Élcio explicou que os almoços entre o ministro da Defesa e os comandantes militares têm sido uma rotina desde a criação do Ministério. Ontem, no entanto, foi realizado o primeiro encontro com o novo comandante da Aeronáutica, brigadeiro Carlos Baptista. Também foi a primeira reunião conjunta depois da crise militar de dezembro, que resultou na demissão do brigadeiro Walter Brauer.

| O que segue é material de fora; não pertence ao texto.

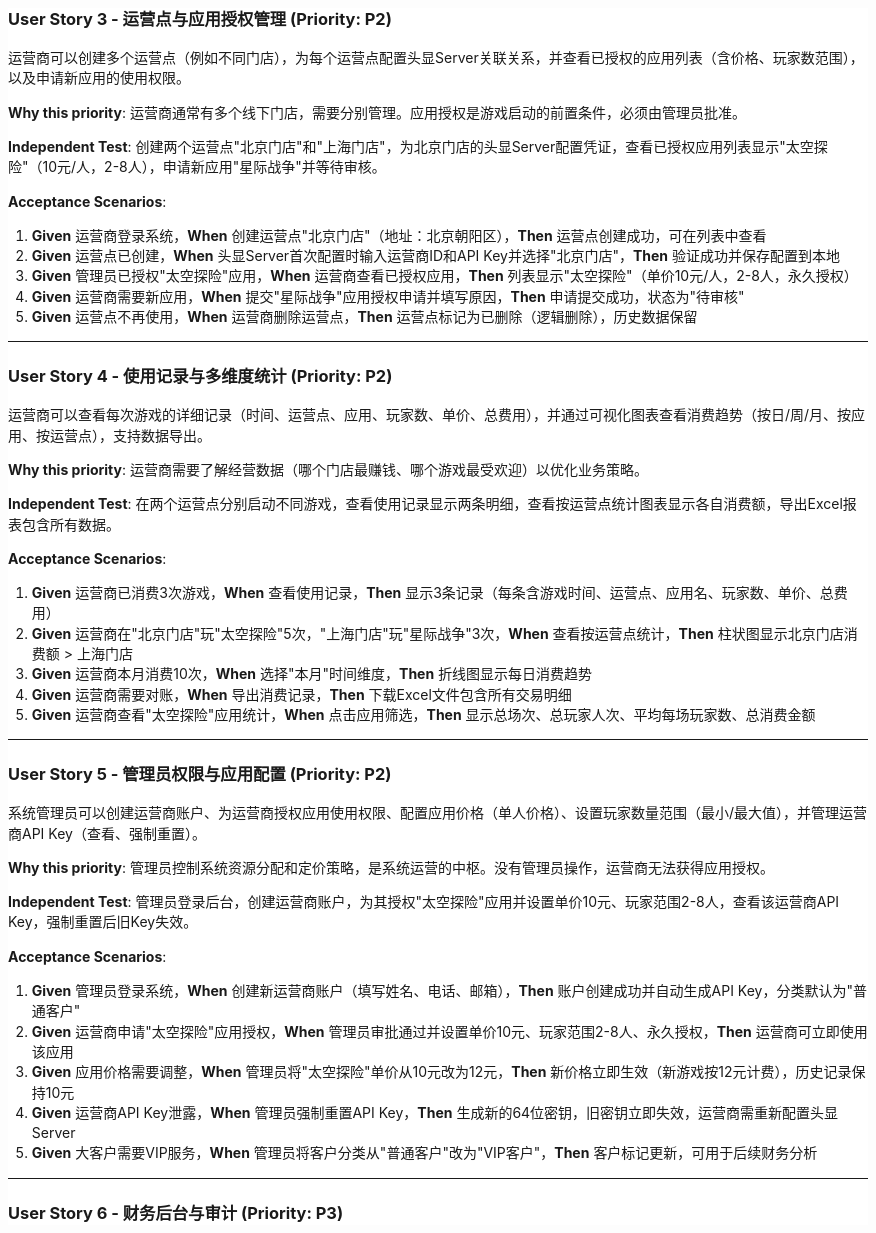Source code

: 
### User Story 3 - 运营点与应用授权管理 (Priority: P2)

运营商可以创建多个运营点（例如不同门店），为每个运营点配置头显Server关联关系，并查看已授权的应用列表（含价格、玩家数范围），以及申请新应用的使用权限。

**Why this priority**: 运营商通常有多个线下门店，需要分别管理。应用授权是游戏启动的前置条件，必须由管理员批准。

**Independent Test**: 创建两个运营点"北京门店"和"上海门店"，为北京门店的头显Server配置凭证，查看已授权应用列表显示"太空探险"（10元/人，2-8人），申请新应用"星际战争"并等待审核。

**Acceptance Scenarios**:

1. **Given** 运营商登录系统，**When** 创建运营点"北京门店"（地址：北京朝阳区），**Then** 运营点创建成功，可在列表中查看
2. **Given** 运营点已创建，**When** 头显Server首次配置时输入运营商ID和API Key并选择"北京门店"，**Then** 验证成功并保存配置到本地
3. **Given** 管理员已授权"太空探险"应用，**When** 运营商查看已授权应用，**Then** 列表显示"太空探险"（单价10元/人，2-8人，永久授权）
4. **Given** 运营商需要新应用，**When** 提交"星际战争"应用授权申请并填写原因，**Then** 申请提交成功，状态为"待审核"
5. **Given** 运营点不再使用，**When** 运营商删除运营点，**Then** 运营点标记为已删除（逻辑删除），历史数据保留

---

### User Story 4 - 使用记录与多维度统计 (Priority: P2)

运营商可以查看每次游戏的详细记录（时间、运营点、应用、玩家数、单价、总费用），并通过可视化图表查看消费趋势（按日/周/月、按应用、按运营点），支持数据导出。

**Why this priority**: 运营商需要了解经营数据（哪个门店最赚钱、哪个游戏最受欢迎）以优化业务策略。

**Independent Test**: 在两个运营点分别启动不同游戏，查看使用记录显示两条明细，查看按运营点统计图表显示各自消费额，导出Excel报表包含所有数据。

**Acceptance Scenarios**:

1. **Given** 运营商已消费3次游戏，**When** 查看使用记录，**Then** 显示3条记录（每条含游戏时间、运营点、应用名、玩家数、单价、总费用）
2. **Given** 运营商在"北京门店"玩"太空探险"5次，"上海门店"玩"星际战争"3次，**When** 查看按运营点统计，**Then** 柱状图显示北京门店消费额 > 上海门店
3. **Given** 运营商本月消费10次，**When** 选择"本月"时间维度，**Then** 折线图显示每日消费趋势
4. **Given** 运营商需要对账，**When** 导出消费记录，**Then** 下载Excel文件包含所有交易明细
5. **Given** 运营商查看"太空探险"应用统计，**When** 点击应用筛选，**Then** 显示总场次、总玩家人次、平均每场玩家数、总消费金额

---

### User Story 5 - 管理员权限与应用配置 (Priority: P2)

系统管理员可以创建运营商账户、为运营商授权应用使用权限、配置应用价格（单人价格）、设置玩家数量范围（最小/最大值），并管理运营商API Key（查看、强制重置）。

**Why this priority**: 管理员控制系统资源分配和定价策略，是系统运营的中枢。没有管理员操作，运营商无法获得应用授权。

**Independent Test**: 管理员登录后台，创建运营商账户，为其授权"太空探险"应用并设置单价10元、玩家范围2-8人，查看该运营商API Key，强制重置后旧Key失效。

**Acceptance Scenarios**:

1. **Given** 管理员登录系统，**When** 创建新运营商账户（填写姓名、电话、邮箱），**Then** 账户创建成功并自动生成API Key，分类默认为"普通客户"
2. **Given** 运营商申请"太空探险"应用授权，**When** 管理员审批通过并设置单价10元、玩家范围2-8人、永久授权，**Then** 运营商可立即使用该应用
3. **Given** 应用价格需要调整，**When** 管理员将"太空探险"单价从10元改为12元，**Then** 新价格立即生效（新游戏按12元计费），历史记录保持10元
4. **Given** 运营商API Key泄露，**When** 管理员强制重置API Key，**Then** 生成新的64位密钥，旧密钥立即失效，运营商需重新配置头显Server
5. **Given** 大客户需要VIP服务，**When** 管理员将客户分类从"普通客户"改为"VIP客户"，**Then** 客户标记更新，可用于后续财务分析

---

### User Story 6 - 财务后台与审计 (Priority: P3)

O ministro da Defesa fez questão de tratar a crise na Aeronáutica como ‘‘página virada’’. Ele disse que discutiu, por exemplo, os novos projetos de comunicação para o Ministério. O brigadeiro Baptista também preferiu considerar a crise uma questão ‘‘ultrapassada’’. ‘‘Não tem crise’’, assegurou ele. ‘‘Ninguém está querendo crise no Brasil, muito menos os militares.’’

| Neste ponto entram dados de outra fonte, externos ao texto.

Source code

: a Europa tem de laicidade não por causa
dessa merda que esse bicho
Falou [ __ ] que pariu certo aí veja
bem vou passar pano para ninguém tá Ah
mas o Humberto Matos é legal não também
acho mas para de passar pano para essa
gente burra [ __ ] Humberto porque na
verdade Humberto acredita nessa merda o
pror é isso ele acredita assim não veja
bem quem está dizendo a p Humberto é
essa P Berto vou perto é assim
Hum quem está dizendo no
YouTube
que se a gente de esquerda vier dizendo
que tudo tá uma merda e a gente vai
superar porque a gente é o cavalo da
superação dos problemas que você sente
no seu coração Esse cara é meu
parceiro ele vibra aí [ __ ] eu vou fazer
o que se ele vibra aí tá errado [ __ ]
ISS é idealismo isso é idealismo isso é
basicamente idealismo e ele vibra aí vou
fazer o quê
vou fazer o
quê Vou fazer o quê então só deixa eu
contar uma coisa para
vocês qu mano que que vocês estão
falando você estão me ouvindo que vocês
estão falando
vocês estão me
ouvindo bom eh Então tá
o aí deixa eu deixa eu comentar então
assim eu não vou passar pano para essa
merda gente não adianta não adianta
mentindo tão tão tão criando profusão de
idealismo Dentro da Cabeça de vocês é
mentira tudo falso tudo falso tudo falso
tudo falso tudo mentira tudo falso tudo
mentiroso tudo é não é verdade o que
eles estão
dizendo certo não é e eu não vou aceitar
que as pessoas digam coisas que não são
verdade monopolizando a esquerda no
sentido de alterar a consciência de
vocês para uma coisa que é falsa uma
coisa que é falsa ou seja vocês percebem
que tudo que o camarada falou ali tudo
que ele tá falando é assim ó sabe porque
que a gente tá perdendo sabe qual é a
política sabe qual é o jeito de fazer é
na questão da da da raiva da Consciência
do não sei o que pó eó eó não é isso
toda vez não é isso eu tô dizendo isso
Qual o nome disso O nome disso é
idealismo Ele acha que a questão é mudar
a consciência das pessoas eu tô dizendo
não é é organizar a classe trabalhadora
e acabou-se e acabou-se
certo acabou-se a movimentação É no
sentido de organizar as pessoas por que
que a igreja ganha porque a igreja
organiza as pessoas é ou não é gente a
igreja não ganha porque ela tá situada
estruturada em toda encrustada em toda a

Na quinta-feira, Élcio reuniu-se com o secretário de Governo, Andrea Matarazzo, para tratar da divulgação dos trabalhos desenvolvidos pelas três Forças. ‘‘As Forças Armadas devem se comunicar mais com o público externo’’, sinalizou o ministro, realçando que começarão a pensar mais na Amazônia, em projetos de integração do Ministério da Defesa brasileiro com o de outros países e também com o reaparelhamento das três forças, que considera uma necessidade.
Segundo Élcio, o ano passado foi ‘‘atípico’’, porque foi o ‘‘ano de implantação do ministério’’. ‘‘Agora, é um ano de ação e vamos começar com mudanças na comunicação’’, disse ele, acrescentando que está preocupado com o futuro do Exército, da Marinha e da Aeronáutica.

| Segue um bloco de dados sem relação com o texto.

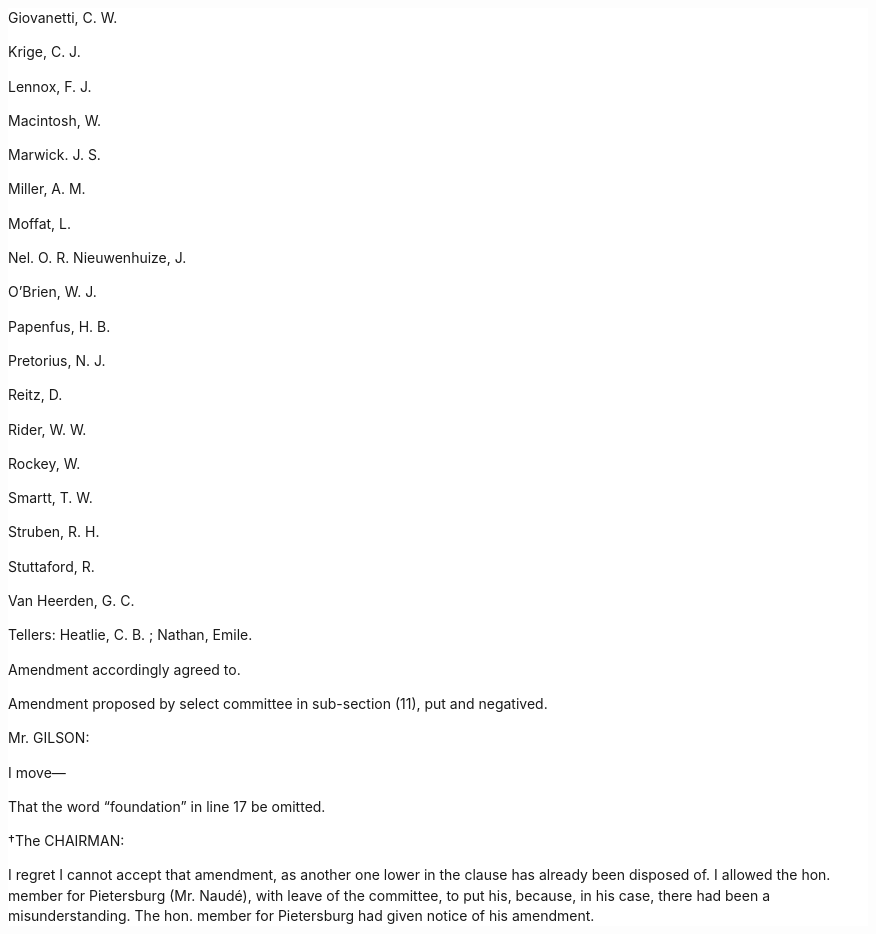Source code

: <p>Giovanetti, C. W.</p>

<p>Krige, C. J.</p>

<p>Lennox, F. J.</p>

<p>Macintosh, W.</p>

<p>Marwick. J. S.</p>

<p>Miller, A. M.</p>

<p>Moffat, L.</p>

<p>Nel. O. R. Nieuwenhuize, J.</p>

<p>O&#x2019;Brien, W. J.</p>

<p>Papenfus, H. B.</p>

<p>Pretorius, N. J.</p>

<p>Reitz, D.</p>

<p>Rider, W. W.</p>

<p>Rockey, W.</p>

<p>Smartt, T. W.</p>

<p>Struben, R. H.</p>

<p>Stuttaford, R.</p>

<p>Van Heerden, G. C.</p>

<p>Tellers: Heatlie, C. B. ; Nathan, Emile.</p>

<p>Amendment accordingly agreed to.</p>

<p>Amendment proposed by select committee in sub-section (11), put and negatived.</p>

</speech>

<speech by="#gilson">

<from>Mr. <person refersTo="hansard_za">GILSON</person>:</from>

<p>I move&#x2014;</p>

<block name="quote">That the word &#x201C;foundation&#x201D; in line 17 be omitted.</block>

</speech>

<speech by="#chairman">

<from>&#x2020;The <person refersTo="hansard_za">CHAIRMAN</person>:</from>

<p>I regret I cannot accept that amendment, as another one lower in the clause has already been disposed of. I allowed the hon. member for Pietersburg (Mr. Naud&#x00E9;), with leave of the committee, to put his, because, in his case, there had been a misunderstanding. The hon. member for Pietersburg had given notice of his amendment.</p>

</speech>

A proposta apresentada pela Aeronáutica prevê um desembolso imediato de US$ 400 milhões dos US$ 2,2 bilhões do programa de reequipamento da força elaborado para um período de dez a 12 anos. Mas, de imediato, eles querem US$ 270 milhões para compras de peças de reposição de aviões, já que os estoques são mínimos para muitos equipamentos essenciais. A Marinha e o Exército já estão com seus projetos de reequipamento em andamento, embora boa parte dos recursos esteja contingenciada.